Visitas guiadas de la Biblioteca de La Elipa: nuestra 'rara avis'
No hay nada más gratificante que contar con un grupo de fieles deseando que comience una nueva visita.
Puede que no seamos la biblioteca más nueva, ni la más grande, ni la más visible de Madrid, pero podemos prometer, y prometemos, que la ciudad vibra en nuestros pies, que tenemos nombres y caras de usuarias y usuarios, muchos de ellos mayores, que así lo atestiguan; ciudadanos que habitan nuestra colina y que van, fieles como una declaración de Hacienda, a todas y cada una de nuestras visitas guiadas; es más, bastantes incluso vienen de otros barrios.
Acuden a nuestras visitas guiadas bajo la lluvia y el frío en invierno, y ya cuando llega el momento de tomar los antihistamínicos, siempre con esa pregunta rozándoles el alma: bueno, ¿y después del verano, qué?.

El verano estalló con su monotonía de luz mientras que hacemos préstamos y devoluciones, y el techo azul afuera volvió con sus oscuras golondrinas de Bécquer, pero uno a ratos se pregunta: ¿y después del verano, qué?, mientras mira los rostros felices de toda esa gente que se marchó a sus pueblos hasta septiembre, con la esperanza de que no le quiten el próximo año su Madrid del 2 de mayo, su Madrid de los fantasmas, su Madrid de los Museos…
En la Biblioteca de la Elipa, como rara avis que somos, nos gusta meternos en el Ministerio del Tiempo, para atravesar desde la Edad Media hasta el siglo XX; conocer la familia disfuncional de Larra -lo que no es poco para un suicida de 27 años-; saber que la bomba que tiró Mateo Morral tenía un nombre simpático; que en la calle de Laso vivía un cocodrilo de verdad… no sé, esas cosas que salen en los libros, la materia prima de nuestro trabajo.
Nuestro trabajo técnico, nuestros manuales, nuestros tochos de apuntes, nos convierten en camareros de platos rebosantes de metáforas e imágenes poéticas, de ilusión y sueños.
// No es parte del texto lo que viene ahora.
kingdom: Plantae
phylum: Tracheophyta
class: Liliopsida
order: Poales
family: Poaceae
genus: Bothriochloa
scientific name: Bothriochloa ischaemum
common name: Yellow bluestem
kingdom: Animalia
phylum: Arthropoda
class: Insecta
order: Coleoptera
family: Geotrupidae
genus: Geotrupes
Nuestra materia prima, por tanto, no son los códigos de barra. Nosotros no “vendemos” procesos técnicos, esa solo es la tramoya que ustedes no ven y para la que nos forman. Nuestro continente tiene un contenido etéreo que nos vuela por encima de los tejados de Londres al País de Nunca Jamás…
Desde nuestras tierras del Alto Madrid, desde nuestra atalaya en La Elipa, desde nuestras salas repletas de libros -muchos más de los que afuera imaginan- comandamos exploraciones a numerosos lugares de la ciudad, y cuentan las leyendas -los usuarios y usuarias, vaya- que cada vez vienen personas de más diversa índole y procedencia de todos los lugares del Reino de Redonda.

Nosotros paseamos y paseamos y luego vivimos para contarlo: en esa casa vivió Rosa Chacel, en esa otra Clara Campoamor, por allí vio Cela de joven morir a su novia al caerle una bomba en la Guerra Civil… Nosotros pensamos que no hay nada más gratificante que contar con un grupo de fieles, bajo los paraguas o con la bufanda enrollada al cuello, deseando que comience una nueva visita.
Una de esas aguerridas usuarias, ya pasados los setenta años, una señora de un pueblo castellano que ha aprendido a leer hace poco -sí, esto todavía existe-, nos comenta que su nieta lee mejor que ella y que trae un libro que le ha recomendado su hija. ¿Cómo olvidarnos de esa cadena de transmisión oral, emocional, vital? Esa fiel de las visitas acaso no lea bien, pero seguro que algún día, mientras le da la merienda a su nieta, le cuenta cosas como por qué Daoíz y Velarde no quisieron vivir entre rejas, historias que enciendan la mecha de lo que luego será una gran escritora que todos ustedes vendrán a buscar porque nosotros le demos de alta en el sistema. El sistema es la excusa para que ustedes sueñen, porque a menudo está prohibido soñar en otras partes. Un libro es una ventana al infinito, y el infinito, comienza, para nosotros, en las calles de Madrid.
El día en que la exitosa novela de la nieta a la que su abuela hizo soñar desde La Elipa nos llegue a la estantería de novedades podemos prometer, y prometemos, que le pondremos el sello real con una sonrisa en los labios.